A mainstay of The Powerlist, which brings together professional role models for young people of African and African Caribbean heritage in the UK, Simon Woolley is a passionate advocate for racial equality, who has enjoyed a decorated career in British politics
A Crossbench member in the House of Lords, Lord Woolley is the founder of Operation Black Vote – an initiative dedicated to addressing the democratic deficit. Using his prominence to raise awareness of race inequalities, Simon has spread awareness of inequalities in health, education and employment.
Today (Tuesday 18 July), the University of Leicester formally recognised Lord Woolley’s achievements, by awarding him an Honorary Doctorate of Laws during a graduation ceremony, held at De Montfort Hall.
After accepting his doctorate, Lord Woolley gave a passionate speech to the hundreds of new Leicester graduates present at the ceremony.
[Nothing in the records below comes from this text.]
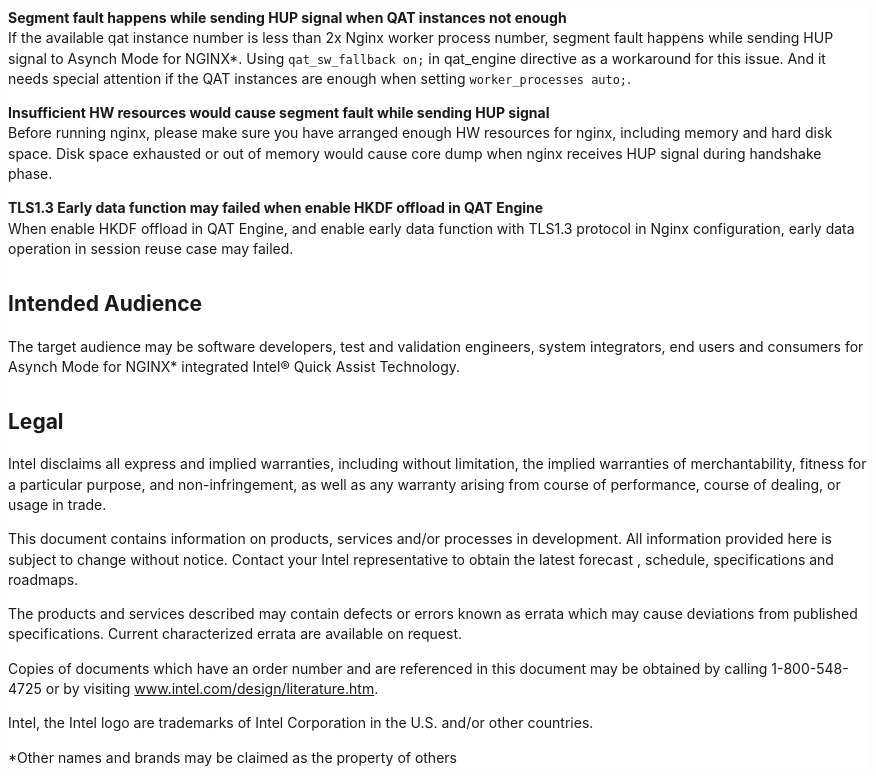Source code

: **Segment fault happens while sending HUP signal when QAT instances not enough**<br/>
   If the available qat instance number is less than 2x Nginx worker process number, segment fault
   happens while sending HUP signal to Asynch Mode for NGINX\*. Using `qat_sw_fallback on;` in qat_engine
   directive as a workaround for this issue. And it needs special attention if the QAT instances
   are enough when setting `worker_processes auto;`.

**Insufficient HW resources would cause segment fault while sending HUP signal**<br/>
   Before running nginx, please make sure you have arranged enough HW resources for nginx, including
   memory and hard disk space. Disk space exhausted or out of memory would cause core dump when
   nginx receives HUP signal during handshake phase.

**TLS1.3 Early data function may failed when enable HKDF offload in QAT Engine**<br/>
   When enable HKDF offload in QAT Engine, and enable early data function with TLS1.3 protocol in
   Nginx configuration, early data operation in session reuse case may failed.

## Intended Audience

The target audience may be software developers, test and validation engineers,
system integrators, end users and consumers for Asynch Mode for NGINX\* integrated
Intel&reg; Quick Assist Technology.

## Legal

Intel disclaims all express and implied warranties, including without
limitation, the implied warranties of merchantability, fitness for a
particular purpose, and non-infringement, as well as any warranty arising
from course of performance, course of dealing, or usage in trade.

This document contains information on products, services and/or processes in
development.  All information provided here is subject to change without
notice. Contact your Intel representative to obtain the latest forecast
, schedule, specifications and roadmaps.

The products and services described may contain defects or errors known as
errata which may cause deviations from published specifications. Current
characterized errata are available on request.

Copies of documents which have an order number and are referenced in this
document may be obtained by calling 1-800-548-4725 or by visiting
www.intel.com/design/literature.htm.

Intel, the Intel logo are trademarks of Intel Corporation in the U.S.
and/or other countries.

\*Other names and brands may be claimed as the property of others


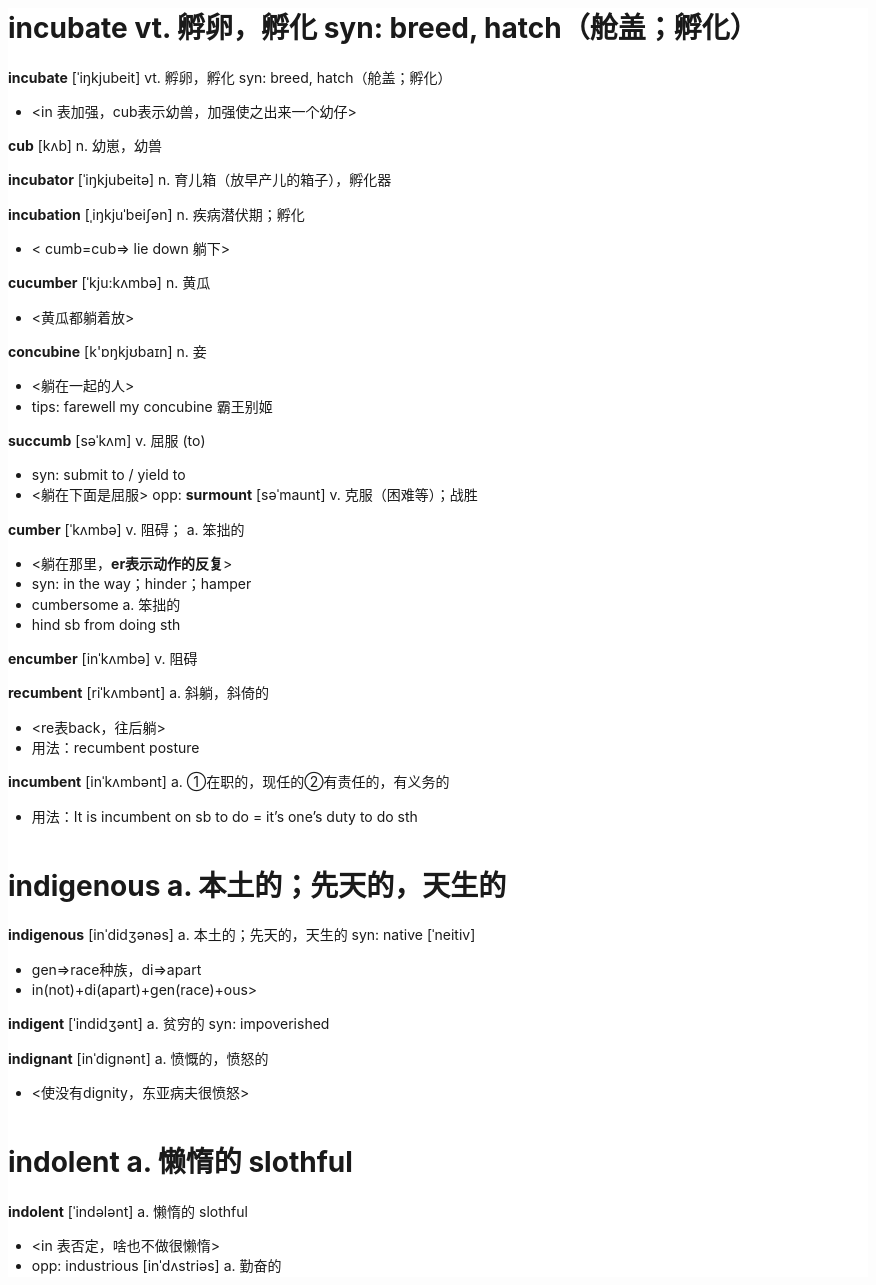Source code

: # incubate vt. 孵卵，孵化 syn: breed, hatch（舱盖；孵化）

**incubate**  [ˈiŋkjubeit] vt. 孵卵，孵化 syn: breed, hatch（舱盖；孵化）
-  <in 表加强，cub表示幼兽，加强使之出来一个幼仔>

**cub**  [kʌb]  n. 幼崽，幼兽

**incubator**  [ˈiŋkjubeitə] n. 育儿箱（放早产儿的箱子），孵化器

**incubation**  [ˌiŋkjuˈbeiʃən] n. 疾病潜伏期；孵化
-  < cumb=cub=> lie down 躺下>

**cucumber**   [ˈkju:kʌmbə] n. 黄瓜 
-  <黄瓜都躺着放>

**concubine**  [k'ɒŋkjʊbaɪn] n. 妾 
-  <躺在一起的人>
-  tips: farewell my concubine 霸王别姬

**succumb**  [səˈkʌm] v. 屈服 (to)  
-  syn: submit to / yield to
-  <躺在下面是屈服>
opp: **surmount** [səˈmaunt] v. 克服（困难等）；战胜

**cumber**  [ˈkʌmbə]  v. 阻碍； a. 笨拙的 
-  <躺在那里，**er表示动作的反复**>
-  syn: in the way；hinder；hamper
-  cumbersome a. 笨拙的
-  hind sb from doing sth

**encumber**  [inˈkʌmbə] v. 阻碍

**recumbent**  [riˈkʌmbənt] a. 斜躺，斜倚的  
-  <re表back，往后躺>
-  用法：recumbent posture

**incumbent**   [inˈkʌmbənt] a. ①在职的，现任的②有责任的，有义务的
-  用法：It is incumbent on sb to do = it’s one’s duty to do sth

# indigenous a. 本土的；先天的，天生的

**indigenous**  [inˈdidʒənəs] a. 本土的；先天的，天生的 syn: native [ˈneitiv]
-  gen=>race种族，di=>apart
- in(not)+di(apart)+gen(race)+ous>

**indigent**  [ˈindidʒənt]  a. 贫穷的  syn:  impoverished

**indignant**  [inˈdignənt] a. 愤慨的，愤怒的
-  <使没有dignity，东亚病夫很愤怒>

# indolent a. 懒惰的 slothful

**indolent**  [ˈindələnt] a. 懒惰的 slothful
-  <in 表否定，啥也不做很懒惰>
-  opp: industrious  [inˈdʌstriəs] a. 勤奋的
A visibly emotional Lord Woolley said: “I am a little overwhelmed. It gives me immense pride, honour and gratitude to bestowed such an honour. Above all, with it being here, in Leicester.
“I was made in Leicester, on the St Matthew’s estate, to be precise. In the 1960s when racism was rife. The skinheads used to prowl the streets looking for black and brown people to beat up. Leicester made me. Sometimes we had to physically fight those skinheads who tried to terrorise us.”
Lord Woolley told the graduates: “Today is a significant day in your lives. Martin Luther King said intelligence is not enough, true education is about having intelligence and character. This university has bestowed both on you.
“We [the University and I] are not asking for your success, we’re demanding it. Our society demands it.
“Feel the presence of your talent, feel your ambition of what you might do, made in Leicester.”
President and Vice-Chancellor of the University of Leicester, Professor Nishan Canagarajah, said: “Lord Woolley’s life story is worthy of a movie script, such has been his journey from humble beginnings here in Leicester to his role in politics and advocating for racial equality.
“He’s a true Citizen of Change and his impact cannot be underestimated – having opened doors for so many people who might have felt politics is not for them.
“I would like to congratulate Lord Woolley on his honorary award and thank him for attending our graduation ceremony, where he was able to inspire our new generation of graduates.”